Just as abortion clinics were established when abortion was legalized, so specialty death clinics could be established in Oregon, advertising in the yellow pages and making huge profits from killing people. As parents now drive to abortion clinics to kill their babies, so children could drive to euthanasia clinics to kill their parents. As New York was once a state where parents went to kill their children, Oregon would be the state where people fly their aged parents to have them legally killed. (Their consent will be required, of course, at least at first. But cloudy mental faculties under pressure will be easily persuaded in many cases.)
Note: Though the measure specifies “Oregon residents,” it provides no legal definition of “residents.” I checked into this and was told that terminology such as “owning a residence” or “domicile” would have restricted the measure to those living in Oregon. However, no such limiting word is included. By common law a “resident” is defined as anyone who intends to remain in Oregon. No history of residence is required. Anyone wishing to receive lethal drugs can say to a doctor “I intend to live the rest of my life in Oregon” and the arrangement will be legal.
11. Reporting requirements, and the social awareness they bring, is virtually non-existent.
Oregon would have more data about appendectomies than about assisted suicides. This will disguise how wide spread the practice becomes, until the “exceptional” case becomes the norm.
12. The slippery slope: eventually non-terminal patients will be permitted physician-assisted suicide, including Alzheimer’s patients, the handicapped and other “less desirable” people.
In 1990 in the Netherlands, with a population five times that of Oregon, statistics indicate 400 people died as a result of doctors providing them means to kill themselves; 2,300 people were put to death by doctors, at their own request; 1,040 people died from involuntary euthanasia, meaning that doctors actively killed these patients without their request (72% of these had never given any indication they wanted their lives terminated under such circumstances). An astounding 8,100 patients died as a result of doctors deliberately giving them overdoses of pain medication for the primary purpose of hastening patient death. A total of 11,800 people, over 9% of all deaths in the Netherlands in 1990, were killed by deliberately lethal overdoses or injections.
It is now a widespread practice amongst Dutch physicians to deliberately falsify patients’ death certificates to say deaths occurred from natural causes. What began a few decades ago as an exceptional practice is now extremely common.
If there are physical justifications for suicide, there are surely mental justifications. Eventually health costs will increase the pressure to “take care of” the old and sick and mentally inferior. A whole new crop of Nazi-like euphemisms will emerge, parallel to “emptying the ghettos” and dealing with “the Jewish problem.”

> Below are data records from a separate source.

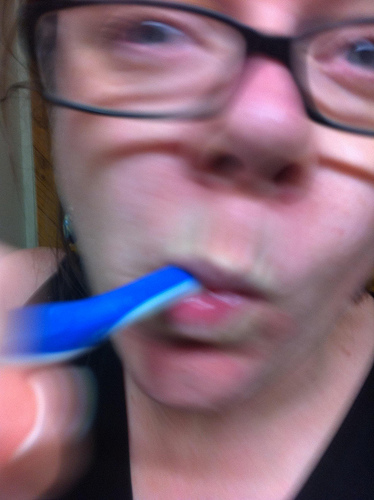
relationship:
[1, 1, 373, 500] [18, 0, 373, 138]
person wearing glasses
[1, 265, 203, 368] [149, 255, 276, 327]
toothbrush in persons mouth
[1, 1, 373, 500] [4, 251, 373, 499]
person wearing black top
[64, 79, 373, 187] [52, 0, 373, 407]
shadow on top of face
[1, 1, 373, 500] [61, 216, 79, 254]
person wearing earring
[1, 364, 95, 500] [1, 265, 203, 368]
fingers holding toothbrush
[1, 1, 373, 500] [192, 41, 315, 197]
person has a nose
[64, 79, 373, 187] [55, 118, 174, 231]
shadow over cheek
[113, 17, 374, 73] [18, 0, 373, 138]
eyes behind glasses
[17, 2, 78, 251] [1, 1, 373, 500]
doorway behind person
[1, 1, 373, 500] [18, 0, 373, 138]
person wears glasses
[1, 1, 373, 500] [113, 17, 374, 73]
person with blue eyes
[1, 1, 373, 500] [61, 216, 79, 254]
person with earring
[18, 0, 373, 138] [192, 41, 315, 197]
glasses are on top of nose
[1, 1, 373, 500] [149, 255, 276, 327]
person with a toothbrush in mouth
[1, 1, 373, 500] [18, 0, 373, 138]
person using glasses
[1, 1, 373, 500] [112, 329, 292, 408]
person has chin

Euthanasia is simply abortion of the elderly. The same logic and arguments and appeals to “compassion” and quality of life and financial concerns are used for both. Abortion has desensitized us to this measure, which in turn will desensitize us to other measures. (Perhaps a “Compassionate Alternatives for the Handicapped” measure will be next, which offer and encourage and eventually mandate suicide for the physical and mental drain to society.)
My prediction? If ballot measure 16 is passed, in 1995 physician-assisted suicide of the weak and elderly will be in place. By 2005 it will be a common and widely accepted practice. By 2015, for certain people fitting the profile, it will become a requirement.